Any mistreatment or neglect of an animal (even if it’s just an editing oversight on the part of the author) will cause my mind to go off-track. There’s a novel by Georges Simenon called (iirc) THE WHITE HORSE INN where a large dog is chained up in the yard. At one point, there’s been a big commotion at the inn and Simenon casually notes that, as a result, no one had remembered to give the dog food or water all day. Although Simenon apparently threw in the comment as a means of showing just how disorganized things at the inn were, I couldn’t stop thinking about that poor dog—chained up without food or water.
@DiscoDollyDeb: I’d have had that poor dog on my mind too.

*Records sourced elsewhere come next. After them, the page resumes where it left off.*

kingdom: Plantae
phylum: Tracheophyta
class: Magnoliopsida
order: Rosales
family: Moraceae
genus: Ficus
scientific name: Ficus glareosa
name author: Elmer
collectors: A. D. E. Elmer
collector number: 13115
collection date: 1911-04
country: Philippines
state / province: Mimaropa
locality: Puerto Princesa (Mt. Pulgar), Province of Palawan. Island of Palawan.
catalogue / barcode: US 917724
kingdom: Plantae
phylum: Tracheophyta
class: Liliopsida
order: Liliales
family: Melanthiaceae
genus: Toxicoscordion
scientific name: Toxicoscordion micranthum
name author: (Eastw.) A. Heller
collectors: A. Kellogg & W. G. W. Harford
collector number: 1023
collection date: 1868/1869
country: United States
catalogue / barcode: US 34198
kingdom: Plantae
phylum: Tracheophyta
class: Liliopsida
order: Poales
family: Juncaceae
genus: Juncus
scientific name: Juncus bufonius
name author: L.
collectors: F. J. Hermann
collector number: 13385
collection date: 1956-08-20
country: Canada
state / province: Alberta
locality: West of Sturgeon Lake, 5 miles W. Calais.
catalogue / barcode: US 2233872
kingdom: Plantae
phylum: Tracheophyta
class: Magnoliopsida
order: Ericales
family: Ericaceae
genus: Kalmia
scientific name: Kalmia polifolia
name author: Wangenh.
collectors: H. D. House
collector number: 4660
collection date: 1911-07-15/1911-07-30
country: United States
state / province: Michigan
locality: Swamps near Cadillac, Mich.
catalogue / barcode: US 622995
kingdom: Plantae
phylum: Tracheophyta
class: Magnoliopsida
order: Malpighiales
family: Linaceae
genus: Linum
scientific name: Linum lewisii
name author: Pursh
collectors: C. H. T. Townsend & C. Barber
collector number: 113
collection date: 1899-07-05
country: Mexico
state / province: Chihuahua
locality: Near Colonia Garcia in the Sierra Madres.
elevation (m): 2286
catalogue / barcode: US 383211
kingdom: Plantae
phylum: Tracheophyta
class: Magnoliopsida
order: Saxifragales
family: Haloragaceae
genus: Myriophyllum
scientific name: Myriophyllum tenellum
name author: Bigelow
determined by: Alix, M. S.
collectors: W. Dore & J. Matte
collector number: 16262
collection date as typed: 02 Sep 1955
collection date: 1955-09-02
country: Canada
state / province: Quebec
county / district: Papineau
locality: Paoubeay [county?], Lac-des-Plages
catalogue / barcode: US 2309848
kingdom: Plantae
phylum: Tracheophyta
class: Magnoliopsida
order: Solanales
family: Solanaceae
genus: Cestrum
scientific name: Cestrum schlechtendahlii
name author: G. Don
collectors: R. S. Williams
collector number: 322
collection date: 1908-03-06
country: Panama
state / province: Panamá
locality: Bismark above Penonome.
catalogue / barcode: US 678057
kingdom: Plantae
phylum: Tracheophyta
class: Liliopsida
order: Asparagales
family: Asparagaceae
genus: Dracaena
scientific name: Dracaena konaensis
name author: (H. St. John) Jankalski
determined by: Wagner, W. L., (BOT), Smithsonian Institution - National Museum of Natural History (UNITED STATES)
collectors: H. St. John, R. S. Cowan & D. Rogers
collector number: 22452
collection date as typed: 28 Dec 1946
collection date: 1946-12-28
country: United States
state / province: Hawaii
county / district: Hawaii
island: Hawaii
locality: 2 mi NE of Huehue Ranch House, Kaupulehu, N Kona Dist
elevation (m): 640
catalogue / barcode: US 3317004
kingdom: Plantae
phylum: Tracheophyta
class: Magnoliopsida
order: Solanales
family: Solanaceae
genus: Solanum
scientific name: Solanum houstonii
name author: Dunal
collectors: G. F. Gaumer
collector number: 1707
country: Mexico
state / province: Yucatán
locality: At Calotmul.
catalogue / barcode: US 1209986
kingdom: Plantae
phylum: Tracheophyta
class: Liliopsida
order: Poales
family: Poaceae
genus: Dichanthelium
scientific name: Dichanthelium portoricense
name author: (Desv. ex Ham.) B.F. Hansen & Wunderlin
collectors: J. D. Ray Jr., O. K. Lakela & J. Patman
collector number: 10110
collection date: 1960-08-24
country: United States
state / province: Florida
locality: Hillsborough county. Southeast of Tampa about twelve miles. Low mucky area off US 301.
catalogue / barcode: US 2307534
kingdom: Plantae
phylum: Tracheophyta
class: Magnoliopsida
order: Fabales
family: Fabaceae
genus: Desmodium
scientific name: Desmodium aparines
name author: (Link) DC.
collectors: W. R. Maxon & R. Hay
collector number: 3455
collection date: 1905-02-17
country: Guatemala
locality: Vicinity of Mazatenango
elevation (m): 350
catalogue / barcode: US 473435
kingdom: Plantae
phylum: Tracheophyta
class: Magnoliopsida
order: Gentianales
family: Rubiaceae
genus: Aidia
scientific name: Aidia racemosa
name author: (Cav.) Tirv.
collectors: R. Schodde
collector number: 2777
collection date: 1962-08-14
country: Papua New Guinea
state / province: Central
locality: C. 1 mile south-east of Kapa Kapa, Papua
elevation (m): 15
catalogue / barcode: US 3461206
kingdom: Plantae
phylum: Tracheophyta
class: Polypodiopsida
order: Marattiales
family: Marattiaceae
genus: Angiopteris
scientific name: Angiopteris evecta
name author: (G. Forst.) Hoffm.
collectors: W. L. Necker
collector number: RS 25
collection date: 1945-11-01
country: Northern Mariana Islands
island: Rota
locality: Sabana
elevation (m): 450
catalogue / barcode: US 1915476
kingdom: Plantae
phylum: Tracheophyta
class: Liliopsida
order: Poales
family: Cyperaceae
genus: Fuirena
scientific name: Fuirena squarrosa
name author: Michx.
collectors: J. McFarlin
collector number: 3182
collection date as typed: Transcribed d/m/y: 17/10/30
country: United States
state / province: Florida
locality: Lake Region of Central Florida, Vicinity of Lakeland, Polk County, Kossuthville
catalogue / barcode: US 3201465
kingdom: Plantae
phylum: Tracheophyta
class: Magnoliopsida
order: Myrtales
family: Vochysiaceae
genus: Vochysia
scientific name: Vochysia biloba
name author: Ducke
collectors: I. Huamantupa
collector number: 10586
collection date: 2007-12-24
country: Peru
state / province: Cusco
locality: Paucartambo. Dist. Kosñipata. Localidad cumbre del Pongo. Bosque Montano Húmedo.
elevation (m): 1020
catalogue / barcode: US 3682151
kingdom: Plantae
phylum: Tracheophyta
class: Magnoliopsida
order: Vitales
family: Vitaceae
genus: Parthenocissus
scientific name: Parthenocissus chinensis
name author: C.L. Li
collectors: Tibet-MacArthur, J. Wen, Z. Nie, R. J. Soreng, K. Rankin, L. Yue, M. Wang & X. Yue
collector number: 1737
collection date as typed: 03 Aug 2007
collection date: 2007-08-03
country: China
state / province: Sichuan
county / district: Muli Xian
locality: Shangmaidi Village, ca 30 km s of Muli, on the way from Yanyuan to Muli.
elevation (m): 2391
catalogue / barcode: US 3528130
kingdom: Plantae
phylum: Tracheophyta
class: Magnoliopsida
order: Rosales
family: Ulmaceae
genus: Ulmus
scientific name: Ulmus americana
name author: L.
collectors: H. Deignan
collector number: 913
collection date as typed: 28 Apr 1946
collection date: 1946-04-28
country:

@DiscoDollyDeb: So with you on that. It’s one of the reasons cowboy heroes turn me off. Ditto heroes who are into rooster fights, dog fights, or bull fights.
I have never heard the word “cicisbeo” before. That was new.
@Jennifer: It’s another “I learned it from a romance novel” word. Heyer, maybe? I think definitely a Georgian novel.
One member of my critique group makes sure we don’t forget or neglect our literary animals. She’s always tracking what’s happening to the dog/cat/horse. Her other special skill is catching anything that could possibly be read as naughty when it’s not meant to be. Very helpful!
@Kris Bock: Yay! I’m glad to hear this. Authors – don’t leave your animals tied up in the inn yard with no food or water.